No, it’s not just the upcoming Facebook 6-DOF 360 video cameras… The Google JUMP stitcher can already give you a Z-depth map today to go with your 3D 360 footage. Nokia is updating their OZO Stitcher to give you a similar depth map (at least towards the front of the scene).

Thus far, this process of depth map generation has done manually and painstakingly for the 2D to 3D conversion of feature films or required specialized rigs and complex post-production workflows. So, why does this matter exactly?

Lytro demonstrating set replacement without a greenscreen

With an accurate depth map, we get superpowers in post production — you get the ability to add depth of field (bokeh), fog, and even do thinks like re-lighting and green screen (chroma keying) without a freaking greenscreen! No longer do you need to set up that cyclorama stage, worry about immaculate lighting and green spill.

Converting 2D to Stereo Content is a natural advantage, as even flat 2D pieces of content will be viewed in VR/AR headsets in the future and it would be nice to have some depth in the picture (imagine watching a 3D TV in VR). Otherwise menial rotoscoping tasks to make sure you put that BB8 robot *behind* the actor can all be extracted and applied automatically, saving countless hours of post-production. Artists can start focusing on the fun stuff.

Takeaway: Don’t pigeonhole innovations in their infancy. Cross-pollination is inevitable, and will likely bring more benefits to content creators and consumers of existing mediums in the near term, while we all develop “VR-first” and “AR-first” mediums for the future.

Tightly framed content isn’t going anywhere anytime soon. Think creatively about the new tools and capabilities 360 video capture brings into your creative arsenal. It’s not all about “spherical video,” “volumetric video” and the slew of immersive canvases that have arrived with VR revolution… It’s just as much about the creative, technical and storytelling capabilities VR capture affords to good old fashioned, 2D rectilinear video. And this is where I believe a good chunk of the excitement will be in the next few years, as the industry as a whole figures out the language of storytelling and value propositions of VR/AR-first mediums. Not to mention, until HMD install bases hit viable numbers to motivate content creators to go all in.

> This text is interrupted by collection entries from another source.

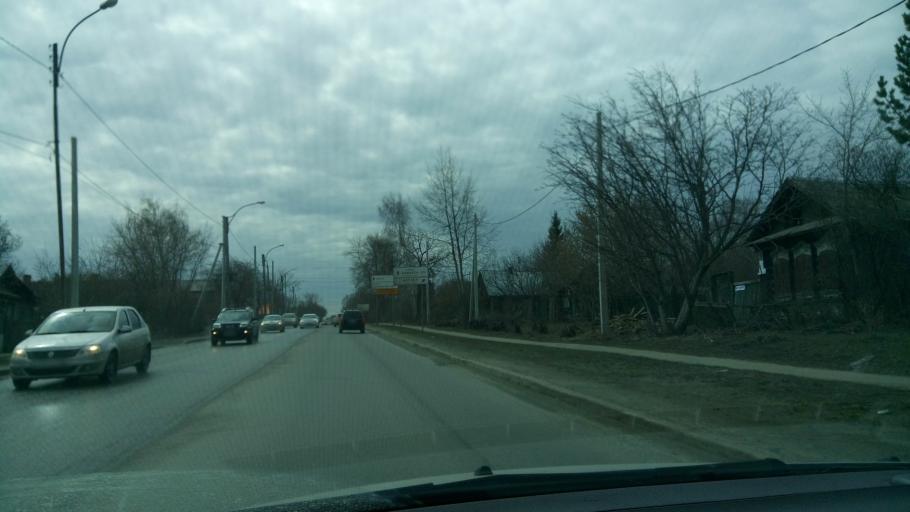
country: RU
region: Sverdlovsk
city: Yekaterinburg
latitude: 56.8708
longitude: 60.6821
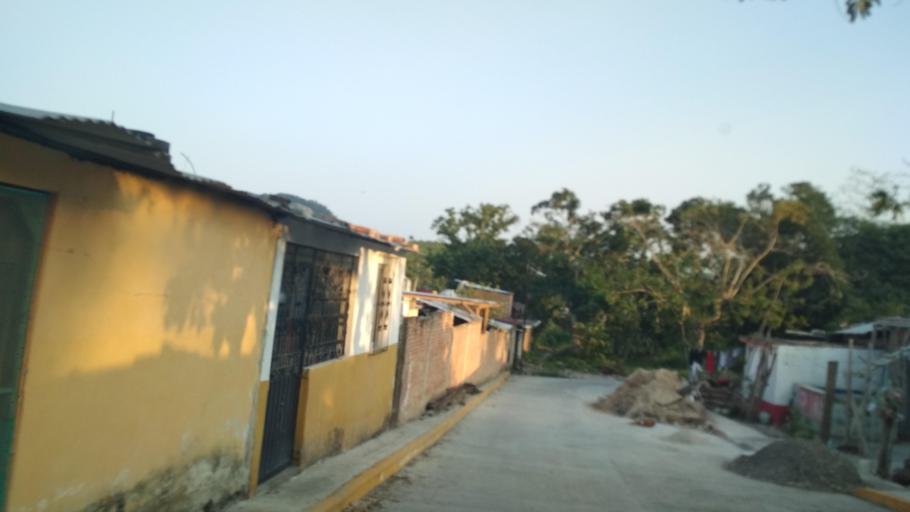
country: MM
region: Shan
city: Taunggyi
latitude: 20.4099
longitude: 97.3368
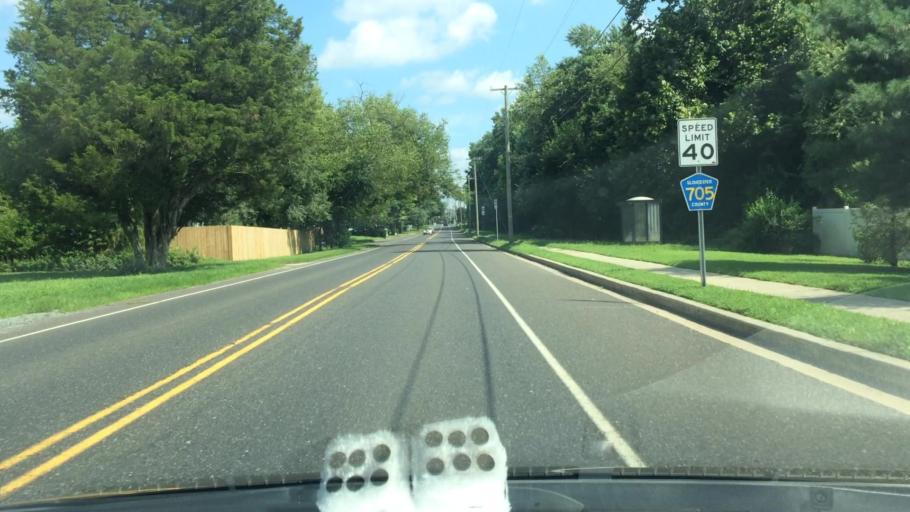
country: US
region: New Jersey
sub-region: Gloucester County
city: Turnersville
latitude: 39.7818
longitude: -75.0652
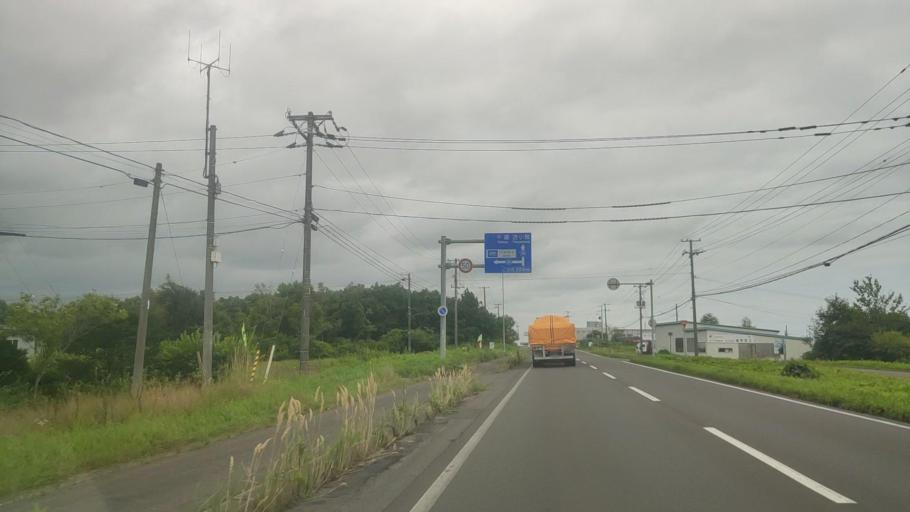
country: JP
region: Hokkaido
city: Shiraoi
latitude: 42.5250
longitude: 141.3163
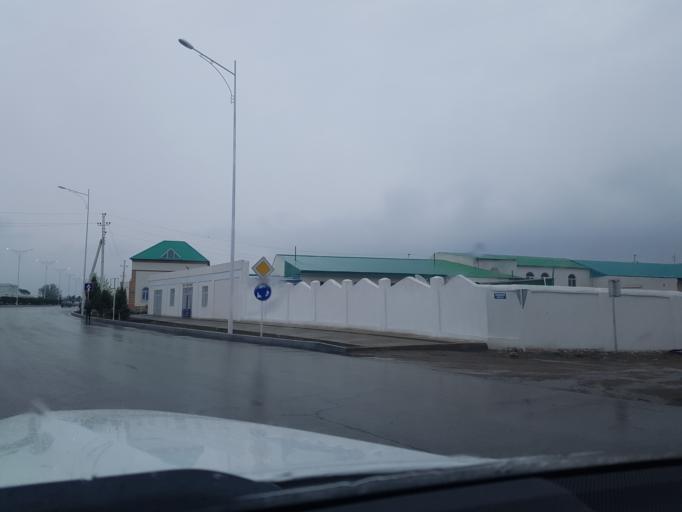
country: TM
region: Lebap
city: Turkmenabat
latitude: 39.0204
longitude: 63.5977
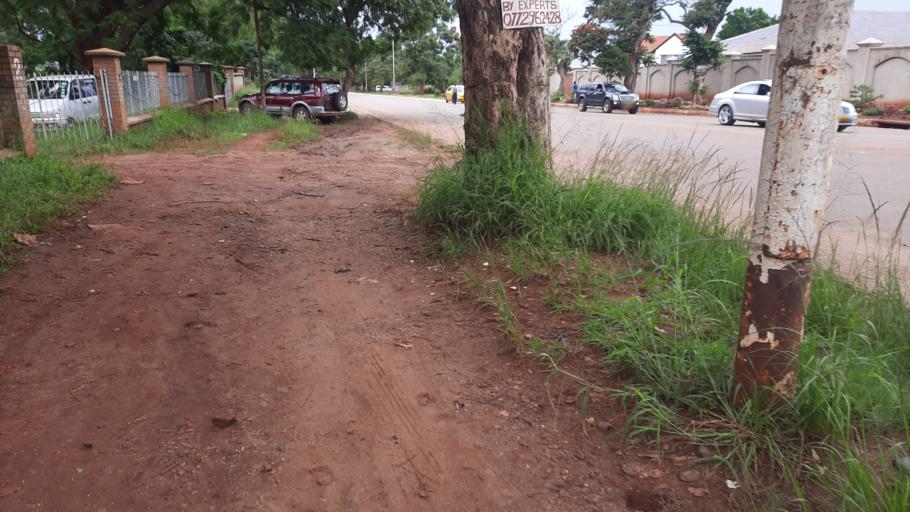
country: ZW
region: Harare
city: Harare
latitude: -17.8195
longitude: 31.0308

Forget the hard boundaries that we are oh so tempted to draw. Don’t say, “Oh I won’t bother with 360 video until it’s more feasible.” Instead view 360 capture as a brand new tool in your existing arsenal, with a unique set of capabilities that can deliver a lot of value to the content you’re making today — VR or not. Open your mind to the possibilities and embrace the cross-pollination.